С ее смертью разом потишел и помрачнел большой дом Захарьиных. Княгиня скончалась без мучений, просто однажды не проснувшись утром. Причащали и соборовали ее уже мертвой. У гроба новопреставленной стояли ее многочисленные дети, коих она сама выносила, родила, воспитала. Они утешают друг друга и со слезами глядят на мать, пурпурносерую, так не похожую на себя — в последние годы Евдокия Александровна огрузнела, а теперь, в гробу, казалось, распухла еще сильнее, что едва помещалась в него. Ни свечи, ни густой дым ладана не могли перебить уже отчетливо ощутимый сладковатый запах тлена. У изголовья стоял, опустив голову, осунувшийся Никита Романович, с болью и любовью глядя на искаженное смертью одутловатое лицо дорогой ему супруги.

Хоть и держался он с достоинством, но боль утраты скрыть он не мог никак. Он даже опасно заболел, слег надолго, и все боялись, что умрет, не выдержит. Сыновья сумели взять на себя обширное хозяйство, дочери хлопотали по дому и вокруг больного отца. Но Никита Романович заставил себя встать на ноги раньше, чем выздоровел, — не мог он отдаться болезни и необходимому ему отдыху, когда страна была уже на пороге своей гибели.

Вести были печальные — после утраты Нарвы, обеспечивающей выход к Балтийскому морю, шведы осадили Ивангород, крепость, строенную на ливонских рубежах Иваном Великим.
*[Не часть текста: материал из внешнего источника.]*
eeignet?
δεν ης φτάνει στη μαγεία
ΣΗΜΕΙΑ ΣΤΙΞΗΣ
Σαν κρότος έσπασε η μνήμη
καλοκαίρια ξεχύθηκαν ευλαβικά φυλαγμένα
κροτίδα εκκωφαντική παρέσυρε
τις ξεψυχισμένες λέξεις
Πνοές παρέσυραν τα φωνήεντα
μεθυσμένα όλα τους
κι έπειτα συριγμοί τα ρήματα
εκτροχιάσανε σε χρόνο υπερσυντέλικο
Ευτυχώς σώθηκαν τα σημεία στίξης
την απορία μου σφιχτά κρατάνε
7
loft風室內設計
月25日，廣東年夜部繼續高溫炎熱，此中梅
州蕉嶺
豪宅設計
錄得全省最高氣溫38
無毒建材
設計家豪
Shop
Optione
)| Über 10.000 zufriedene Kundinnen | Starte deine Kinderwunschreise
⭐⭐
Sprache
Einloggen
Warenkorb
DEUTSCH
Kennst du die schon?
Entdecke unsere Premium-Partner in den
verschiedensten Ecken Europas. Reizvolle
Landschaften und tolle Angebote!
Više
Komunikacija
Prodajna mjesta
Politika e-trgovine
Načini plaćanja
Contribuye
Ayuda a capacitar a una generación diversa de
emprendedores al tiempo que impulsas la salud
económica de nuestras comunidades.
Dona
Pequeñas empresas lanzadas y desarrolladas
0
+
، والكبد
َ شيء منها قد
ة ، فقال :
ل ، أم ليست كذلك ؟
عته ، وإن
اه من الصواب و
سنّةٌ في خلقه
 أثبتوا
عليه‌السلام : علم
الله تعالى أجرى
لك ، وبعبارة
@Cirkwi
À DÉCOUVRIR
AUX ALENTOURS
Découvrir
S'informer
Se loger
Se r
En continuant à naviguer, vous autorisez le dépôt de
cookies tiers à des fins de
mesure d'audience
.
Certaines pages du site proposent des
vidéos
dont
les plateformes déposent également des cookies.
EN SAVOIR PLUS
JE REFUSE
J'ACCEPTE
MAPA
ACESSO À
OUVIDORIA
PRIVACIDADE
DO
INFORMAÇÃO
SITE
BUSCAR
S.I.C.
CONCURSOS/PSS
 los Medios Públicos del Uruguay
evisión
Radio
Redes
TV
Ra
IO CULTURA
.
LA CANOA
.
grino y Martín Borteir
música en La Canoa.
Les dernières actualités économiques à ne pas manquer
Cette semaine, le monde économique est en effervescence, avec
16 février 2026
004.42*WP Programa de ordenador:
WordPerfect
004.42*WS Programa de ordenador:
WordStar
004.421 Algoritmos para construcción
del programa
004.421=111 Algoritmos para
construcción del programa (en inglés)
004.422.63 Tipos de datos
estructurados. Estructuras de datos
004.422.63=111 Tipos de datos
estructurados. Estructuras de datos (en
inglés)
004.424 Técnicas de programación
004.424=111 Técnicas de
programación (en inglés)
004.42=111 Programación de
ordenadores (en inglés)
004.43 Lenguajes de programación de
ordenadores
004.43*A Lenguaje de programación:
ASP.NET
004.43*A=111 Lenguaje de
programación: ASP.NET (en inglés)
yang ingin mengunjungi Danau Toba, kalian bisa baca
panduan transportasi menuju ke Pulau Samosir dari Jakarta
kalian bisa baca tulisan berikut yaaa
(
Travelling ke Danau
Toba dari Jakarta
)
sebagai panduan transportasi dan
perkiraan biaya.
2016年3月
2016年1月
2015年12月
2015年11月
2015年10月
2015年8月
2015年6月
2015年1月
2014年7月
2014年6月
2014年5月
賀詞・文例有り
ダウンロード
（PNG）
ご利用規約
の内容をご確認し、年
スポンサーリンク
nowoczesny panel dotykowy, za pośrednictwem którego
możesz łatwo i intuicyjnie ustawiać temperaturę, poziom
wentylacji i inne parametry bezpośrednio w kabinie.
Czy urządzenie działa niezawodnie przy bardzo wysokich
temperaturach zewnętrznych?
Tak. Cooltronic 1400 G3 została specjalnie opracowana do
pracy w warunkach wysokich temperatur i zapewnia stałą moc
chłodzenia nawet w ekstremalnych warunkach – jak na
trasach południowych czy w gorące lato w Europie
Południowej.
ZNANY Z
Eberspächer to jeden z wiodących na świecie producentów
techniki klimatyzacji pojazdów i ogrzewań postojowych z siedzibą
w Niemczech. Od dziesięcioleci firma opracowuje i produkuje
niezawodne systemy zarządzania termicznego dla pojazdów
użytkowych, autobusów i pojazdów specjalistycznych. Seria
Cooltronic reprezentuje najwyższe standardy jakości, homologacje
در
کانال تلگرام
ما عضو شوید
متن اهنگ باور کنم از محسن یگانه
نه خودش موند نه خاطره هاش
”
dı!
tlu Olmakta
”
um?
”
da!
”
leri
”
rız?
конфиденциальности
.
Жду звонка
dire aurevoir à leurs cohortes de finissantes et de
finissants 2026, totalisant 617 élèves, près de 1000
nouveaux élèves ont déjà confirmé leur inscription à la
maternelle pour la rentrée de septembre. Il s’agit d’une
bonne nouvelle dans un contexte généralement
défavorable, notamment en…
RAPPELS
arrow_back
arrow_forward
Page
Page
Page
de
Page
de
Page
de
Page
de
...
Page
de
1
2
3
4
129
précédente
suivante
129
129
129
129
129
Говорят, гарнизон сдался едва ли не сразу из-за своей малочисленности. Потерять цитадель своего великого деда для Иоанна было особенно унизительно. И вместе с тем событие это было особенно страшным — шведам открывалась прямая дорога на Новгород. Именно о помощи сему городу говорили нынче бояре с государем и наследником, прибыв в слободу. Кроме того, обсуждали вести из-под Пскова, за коими сейчас судорожно следила вся страна.